Este é claramente o tipo de "filmes feitos em terras estrangeiras" que Trump quer ver de lado. No entanto, ao longo do festival, o consenso gradualmente mudou para a suposição de que as tarifas não serão aplicadas como são, porque seriam impraticáveis. Como Anderson perguntou sarcasticamente quando questionado sobre as tarifas presidenciais para filmes: "Você pode reter o filme na alfândega?"

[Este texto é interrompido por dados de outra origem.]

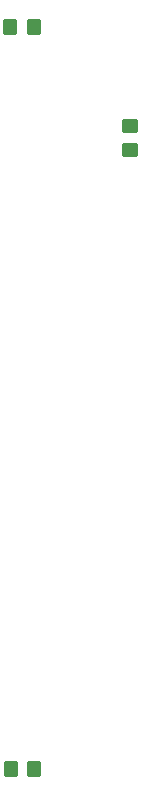
<source format=gbr>
%TF.GenerationSoftware,KiCad,Pcbnew,(6.0.6-0)*%
%TF.CreationDate,2023-02-15T09:52:43-08:00*%
%TF.ProjectId,le2-daq-new,6c65322d-6461-4712-9d6e-65772e6b6963,rev?*%
%TF.SameCoordinates,Original*%
%TF.FileFunction,Paste,Top*%
%TF.FilePolarity,Positive*%
%FSLAX46Y46*%
G04 Gerber Fmt 4.6, Leading zero omitted, Abs format (unit mm)*
G04 Created by KiCad (PCBNEW (6.0.6-0)) date 2023-02-15 09:52:43*
%MOMM*%
%LPD*%
G01*
G04 APERTURE LIST*
G04 Aperture macros list*
%AMRoundRect*
0 Rectangle with rounded corners*
0 $1 Rounding radius*
0 $2 $3 $4 $5 $6 $7 $8 $9 X,Y pos of 4 corners*
0 Add a 4 corners polygon primitive as box body*
4,1,4,$2,$3,$4,$5,$6,$7,$8,$9,$2,$3,0*
0 Add four circle primitives for the rounded corners*
1,1,$1+$1,$2,$3*
1,1,$1+$1,$4,$5*
1,1,$1+$1,$6,$7*
1,1,$1+$1,$8,$9*
0 Add four rect primitives between the rounded corners*
20,1,$1+$1,$2,$3,$4,$5,0*
20,1,$1+$1,$4,$5,$6,$7,0*
20,1,$1+$1,$6,$7,$8,$9,0*
20,1,$1+$1,$8,$9,$2,$3,0*%
G04 Aperture macros list end*
%ADD10RoundRect,0.250000X-0.350000X-0.450000X0.350000X-0.450000X0.350000X0.450000X-0.350000X0.450000X0*%
%ADD11RoundRect,0.250000X0.450000X-0.350000X0.450000X0.350000X-0.450000X0.350000X-0.450000X-0.350000X0*%
G04 APERTURE END LIST*
D10*
%TO.C,R2*%
X106966000Y-114856000D03*
X108966000Y-114856000D03*
%TD*%
D11*
%TO.C,R1*%
X117094000Y-62468000D03*
X117094000Y-60468000D03*
%TD*%
D10*
%TO.C,R3*%
X106950000Y-52070000D03*
X108950000Y-52070000D03*
%TD*%
M02*

</source>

“A maioria das pessoas acha que isso só levará os EUA a copiar o modelo britânico”, disse Andreas Pense, advogado alemão que assessora projetos cinematográficos internacionais. O Reino Unido tem sido, de longe, o país mais bem-sucedido da Europa em atrair filmes americanos, tendo pago £ 553 milhões em incentivos fiscais a empresas cinematográficas em 2022-23 . “Mas os EUA teriam que desembolsar uma quantia absurda de dinheiro, e conseguir que isso seja aprovado não será fácil”, acrescentou Pense. “As produções americanas são simplesmente mais caras.”

Alguns países europeus com presença em Cannes pareceram surpreendentemente otimistas em se manter firmes em uma corrida armamentista com incentivos fiscais com os EUA. A Hungria, por exemplo, não oferece apenas 30% em descontos para produtores estrangeiros que fazem filmes no país da Europa Central, mas também pode fornecer equipes experientes e mais baratas do que as dos EUA, porque os sindicatos têm muito menos peso em seu setor cinematográfico do que nos EUA. As produções americanas filmadas fora de Budapeste este ano incluem o drama de espionagem da Guerra Fria, Pôneis, com Emilia Clarke e Haley Lu Richardson, e a comédia sobre invasão alienígena, Alpha Gang, estrelada por Cate Blanchett e Channing Tatum. Seu trunfo, dizem os profissionais do cinema húngaro, é que Budapeste pode representar qualquer lugar do mundo: Paris, Buenos Aires, Moscou e até Londres e Nova York. Se você está fazendo um filme para qualquer lugar, o que o impede?

Talvez o presidente dos EUA devesse se inspirar no Dogma 95, o notório movimento cinematográfico de vanguarda dinamarquês. Em Cannes, um grupo de cinco cineastas nórdicos lançou uma retomada da escola autolimitada de cinema que deu origem a Lars von Trier e Thomas Vinterberg. Eles mantiveram apenas uma regra do manifesto original de 1995: "O filme deve ser rodado onde a narrativa se passa".

Uma publicação no Truth Social, uma ordem executiva que obriga todos os diretores americanos a fazer filmes americanos ambientados nos Estados Unidos, e os problemas de Hollywood seriam resolvidos de uma só vez. A seguir: descubra se alguém ainda gostaria de assistir a esses filmes.